MS Flight Sim 2004 had problems with both cards, for instance.

Detontators aren’t as solid as they used to be. Catalysts are much, much better than they were. But I’d say if anything they’ve about reached parity now – a mild slide on Nvidia’s part and a dramatic improvement on ATI’s.

I agree, every single issue I had with them has been fixed by the 3.4s and up. There is the 16-bit OpenGL bug still floating around (that hasn’t really effected me) but even that should be fixed by the 3.8s (current version is 3.7).

– Xaroc

Rats, no luck.

I tried Denny’s Driver Cleaner and I even rolled back to 30.82. But UFO Aftermath won’t work with anything but the last two iterations, and the last two iterations won’t work with some of the latest games. Must be something screwy deep in my system, because I can’t imagine 45.23 is inherently incomptaible with AoM and C&C.

Sigh. Guess it’s time for a Windows reinstall/sacrifice of half a damn day.

 -Tom

New audio drivers?

Maybe use this as an opportunity to upgrade to Windows XP. I have a similar system to yours and am using the latest 45.23 drivers.

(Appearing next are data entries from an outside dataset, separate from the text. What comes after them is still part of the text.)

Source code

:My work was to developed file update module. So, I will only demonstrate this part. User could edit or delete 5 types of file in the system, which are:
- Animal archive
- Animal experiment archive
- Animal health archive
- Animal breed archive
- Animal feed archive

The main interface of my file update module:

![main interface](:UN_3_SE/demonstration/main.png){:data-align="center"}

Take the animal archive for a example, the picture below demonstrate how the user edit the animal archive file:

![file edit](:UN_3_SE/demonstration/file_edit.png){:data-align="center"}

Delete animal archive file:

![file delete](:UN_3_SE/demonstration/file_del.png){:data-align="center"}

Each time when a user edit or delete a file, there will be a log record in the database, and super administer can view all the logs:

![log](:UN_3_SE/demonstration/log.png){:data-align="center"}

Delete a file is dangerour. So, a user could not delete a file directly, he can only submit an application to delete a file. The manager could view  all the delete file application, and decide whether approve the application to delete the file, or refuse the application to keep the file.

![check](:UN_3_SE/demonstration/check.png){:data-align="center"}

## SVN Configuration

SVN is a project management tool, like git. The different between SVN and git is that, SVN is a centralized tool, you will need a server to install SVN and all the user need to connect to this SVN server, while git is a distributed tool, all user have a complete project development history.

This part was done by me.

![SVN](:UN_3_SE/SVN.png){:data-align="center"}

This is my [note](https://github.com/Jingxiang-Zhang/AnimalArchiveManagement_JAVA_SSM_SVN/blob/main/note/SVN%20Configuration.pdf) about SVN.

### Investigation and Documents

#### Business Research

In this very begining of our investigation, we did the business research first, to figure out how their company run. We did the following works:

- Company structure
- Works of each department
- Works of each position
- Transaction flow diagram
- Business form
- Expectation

All my games work fine - even C&C Generals (which can be damned flaky at the best of times).

FWIW though I still have to reinstall XP every six months or so. I don’t care what anyone says I still find XP to be as flaky as Windows 98 was.

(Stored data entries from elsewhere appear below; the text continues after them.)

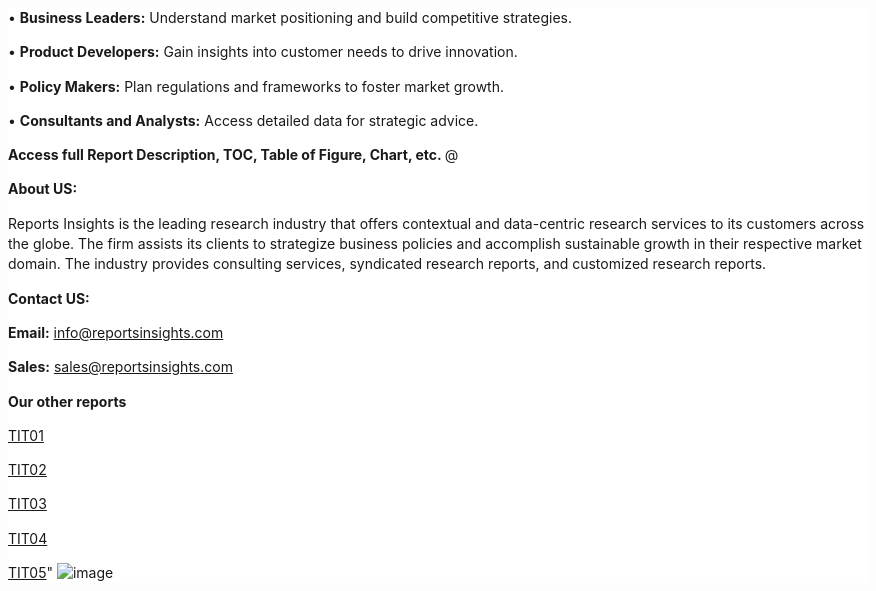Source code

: • <strong>Business Leaders:</strong> Understand market positioning and build competitive strategies.

• <strong>Product Developers:</strong> Gain insights into customer needs to drive innovation.

• <strong>Policy Makers:</strong> Plan regulations and frameworks to foster market growth.

• <strong>Consultants and Analysts:</strong> Access detailed data for strategic advice.
</ul>
<strong>Access full Report Description, TOC, Table of Figure, Chart, etc. </strong>@  <a href= style=color:#0000ff;></a></font>

<strong><strong>About US</strong>:</strong>

Reports Insights is the leading research industry that offers contextual and data-centric research services to its customers across the globe. The firm assists its clients to strategize business policies and accomplish sustainable growth in their respective market domain. The industry provides consulting services, syndicated research reports, and customized research reports.

<strong>Contact US:</strong>

<p class=""""><b>Email:</b> <a href=mailto:info@reportsinsights.com>info@reportsinsights.com</a></p>
<p class=""""><b>Sales:</b> <a href=mailto:sales@reportsinsights.com>sales@reportsinsights.com</a></p>

<strong>Our other reports</strong>

<a href=LIN01>TIT01</a>

<a href=LIN02>TIT02</a>

<a href=LIN03>TIT03</a>

<a href=LIN04>TIT04</a>

<a href=LIN05>TIT05</a>"
![image](https://github.com/user-attachments/assets/f083117a-83bb-44d4-a8a6-30d60ed1d02b)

I’m actually in the process in prepping my machine for a wipe and reinstall. (Backing up data, downloading the latest hardware drivers so I can burn them on a CD, etc.)

It’s been about 7 months since I last did this. There’s nothing wrong with my system, and performance is still the same. But it’s just some weird need for me to do it. I suppose it’s kinda like I’ve been conditioned.

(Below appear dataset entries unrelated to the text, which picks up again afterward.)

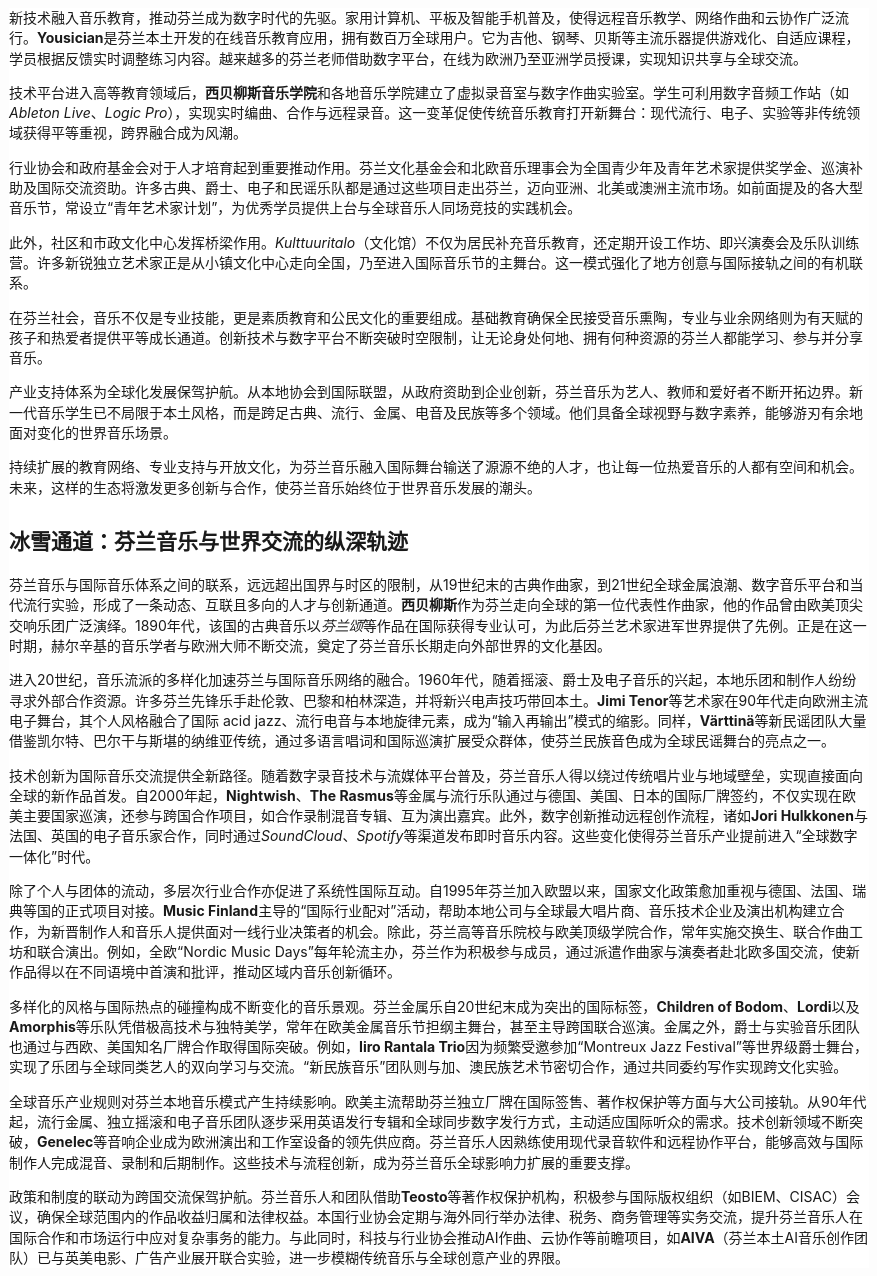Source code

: 新技术融入音乐教育，推动芬兰成为数字时代的先驱。家用计算机、平板及智能手机普及，使得远程音乐教学、网络作曲和云协作广泛流行。**Yousician**是芬兰本土开发的在线音乐教育应用，拥有数百万全球用户。它为吉他、钢琴、贝斯等主流乐器提供游戏化、自适应课程，学员根据反馈实时调整练习内容。越来越多的芬兰老师借助数字平台，在线为欧洲乃至亚洲学员授课，实现知识共享与全球交流。

技术平台进入高等教育领域后，**西贝柳斯音乐学院**和各地音乐学院建立了虚拟录音室与数字作曲实验室。学生可利用数字音频工作站（如*Ableton
Live*、_Logic
Pro_），实现实时编曲、合作与远程录音。这一变革促使传统音乐教育打开新舞台：现代流行、电子、实验等非传统领域获得平等重视，跨界融合成为风潮。

行业协会和政府基金会对于人才培育起到重要推动作用。芬兰文化基金会和北欧音乐理事会为全国青少年及青年艺术家提供奖学金、巡演补助及国际交流资助。许多古典、爵士、电子和民谣乐队都是通过这些项目走出芬兰，迈向亚洲、北美或澳洲主流市场。如前面提及的各大型音乐节，常设立“青年艺术家计划”，为优秀学员提供上台与全球音乐人同场竞技的实践机会。

此外，社区和市政文化中心发挥桥梁作用。_Kulttuuritalo_（文化馆）不仅为居民补充音乐教育，还定期开设工作坊、即兴演奏会及乐队训练营。许多新锐独立艺术家正是从小镇文化中心走向全国，乃至进入国际音乐节的主舞台。这一模式强化了地方创意与国际接轨之间的有机联系。

在芬兰社会，音乐不仅是专业技能，更是素质教育和公民文化的重要组成。基础教育确保全民接受音乐熏陶，专业与业余网络则为有天赋的孩子和热爱者提供平等成长通道。创新技术与数字平台不断突破时空限制，让无论身处何地、拥有何种资源的芬兰人都能学习、参与并分享音乐。

产业支持体系为全球化发展保驾护航。从本地协会到国际联盟，从政府资助到企业创新，芬兰音乐为艺人、教师和爱好者不断开拓边界。新一代音乐学生已不局限于本土风格，而是跨足古典、流行、金属、电音及民族等多个领域。他们具备全球视野与数字素养，能够游刃有余地面对变化的世界音乐场景。

持续扩展的教育网络、专业支持与开放文化，为芬兰音乐融入国际舞台输送了源源不绝的人才，也让每一位热爱音乐的人都有空间和机会。未来，这样的生态将激发更多创新与合作，使芬兰音乐始终位于世界音乐发展的潮头。

## 冰雪通道：芬兰音乐与世界交流的纵深轨迹

芬兰音乐与国际音乐体系之间的联系，远远超出国界与时区的限制，从19世纪末的古典作曲家，到21世纪全球金属浪潮、数字音乐平台和当代流行实验，形成了一条动态、互联且多向的人才与创新通道。**西贝柳斯**作为芬兰走向全球的第一位代表性作曲家，他的作品曾由欧美顶尖交响乐团广泛演绎。1890年代，该国的古典音乐以*芬兰颂*等作品在国际获得专业认可，为此后芬兰艺术家进军世界提供了先例。正是在这一时期，赫尔辛基的音乐学者与欧洲大师不断交流，奠定了芬兰音乐长期走向外部世界的文化基因。

进入20世纪，音乐流派的多样化加速芬兰与国际音乐网络的融合。1960年代，随着摇滚、爵士及电子音乐的兴起，本地乐团和制作人纷纷寻求外部合作资源。许多芬兰先锋乐手赴伦敦、巴黎和柏林深造，并将新兴电声技巧带回本土。**Jimi
Tenor**等艺术家在90年代走向欧洲主流电子舞台，其个人风格融合了国际 acid
jazz、流行电音与本地旋律元素，成为“输入再输出”模式的缩影。同样，**Värttinä**等新民谣团队大量借鉴凯尔特、巴尔干与斯堪的纳维亚传统，通过多语言唱词和国际巡演扩展受众群体，使芬兰民族音色成为全球民谣舞台的亮点之一。

技术创新为国际音乐交流提供全新路径。随着数字录音技术与流媒体平台普及，芬兰音乐人得以绕过传统唱片业与地域壁垒，实现直接面向全球的新作品首发。自2000年起，**Nightwish**、**The
Rasmus**等金属与流行乐队通过与德国、美国、日本的国际厂牌签约，不仅实现在欧美主要国家巡演，还参与跨国合作项目，如合作录制混音专辑、互为演出嘉宾。此外，数字创新推动远程创作流程，诸如**Jori
Hulkkonen**与法国、英国的电子音乐家合作，同时通过*SoundCloud*、*Spotify*等渠道发布即时音乐内容。这些变化使得芬兰音乐产业提前进入“全球数字一体化”时代。

除了个人与团体的流动，多层次行业合作亦促进了系统性国际互动。自1995年芬兰加入欧盟以来，国家文化政策愈加重视与德国、法国、瑞典等国的正式项目对接。**Music
Finland**主导的“国际行业配对”活动，帮助本地公司与全球最大唱片商、音乐技术企业及演出机构建立合作，为新晋制作人和音乐人提供面对一线行业决策者的机会。除此，芬兰高等音乐院校与欧美顶级学院合作，常年实施交换生、联合作曲工坊和联合演出。例如，全欧“Nordic
Music
Days”每年轮流主办，芬兰作为积极参与成员，通过派遣作曲家与演奏者赴北欧多国交流，使新作品得以在不同语境中首演和批评，推动区域内音乐创新循环。

多样化的风格与国际热点的碰撞构成不断变化的音乐景观。芬兰金属乐自20世纪末成为突出的国际标签，**Children
of
Bodom**、**Lordi**以及**Amorphis**等乐队凭借极高技术与独特美学，常年在欧美金属音乐节担纲主舞台，甚至主导跨国联合巡演。金属之外，爵士与实验音乐团队也通过与西欧、美国知名厂牌合作取得国际突破。例如，**Iiro
Rantala Trio**因为频繁受邀参加“Montreux Jazz
Festival”等世界级爵士舞台，实现了乐团与全球同类艺人的双向学习与交流。“新民族音乐”团队则与加、澳民族艺术节密切合作，通过共同委约写作实现跨文化实验。

全球音乐产业规则对芬兰本地音乐模式产生持续影响。欧美主流帮助芬兰独立厂牌在国际签售、著作权保护等方面与大公司接轨。从90年代起，流行金属、独立摇滚和电子音乐团队逐步采用英语发行专辑和全球同步数字发行方式，主动适应国际听众的需求。技术创新领域不断突破，**Genelec**等音响企业成为欧洲演出和工作室设备的领先供应商。芬兰音乐人因熟练使用现代录音软件和远程协作平台，能够高效与国际制作人完成混音、录制和后期制作。这些技术与流程创新，成为芬兰音乐全球影响力扩展的重要支撑。

政策和制度的联动为跨国交流保驾护航。芬兰音乐人和团队借助**Teosto**等著作权保护机构，积极参与国际版权组织（如BIEM、CISAC）会议，确保全球范围内的作品收益归属和法律权益。本国行业协会定期与海外同行举办法律、税务、商务管理等实务交流，提升芬兰音乐人在国际合作和市场运行中应对复杂事务的能力。与此同时，科技与行业协会推动AI作曲、云协作等前瞻项目，如**AIVA**（芬兰本土AI音乐创作团队）已与英美电影、广告产业展开联合实验，进一步模糊传统音乐与全球创意产业的界限。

Part of the reason is that I’m just kind paranoid about making sure there’s nothing “hidden” lurking in my system. I suppose the security nightmare Valve is having right now, discovering tons of spyware on their systems, is probably part of the reason.

But I also do tend to think there’s a lot of junk on it as well, and that it’s good to force myself to actually examine the contents of all the folders and just keep the stuff I need.

Yeah, they write DirectX calls according to Microsoft standards and expect video cards to support DirectX properly. What idiots.

I think the old advice to always keep your video drivers up to date no longer stands, these days it’s more the case of finding a set that works for you and sticking with them. It if ain’t broke don’t upgrade it.

I think most everyone else programming 3d engines realizes that sometimes, the documents don’t work and you have to do these things called “workarounds”, especially if you’re a small company that can’t lean on ATI and Nvidia to fix their drivers.

I care one whit about whether or not their code lines up to the specs. CM1 never worked well on my Voodoo5, so I didn’t buy CM2.

I’m a programmer. If the documentation isn’t right, and the customer asks me why so-and-so doesn’t work, the answer isn’t “I wrote to the documentation. Go away.”

I think BTS has their priorities screwed up. They are well within their rights to keep developing Mac versions and making sure their games don’t work on gamers that play more games than Combat Mission. I’m just not going to buy any of their games, and I’m going to bitch about it on a message board, and that’s my right.

Because it says so in the Constitution!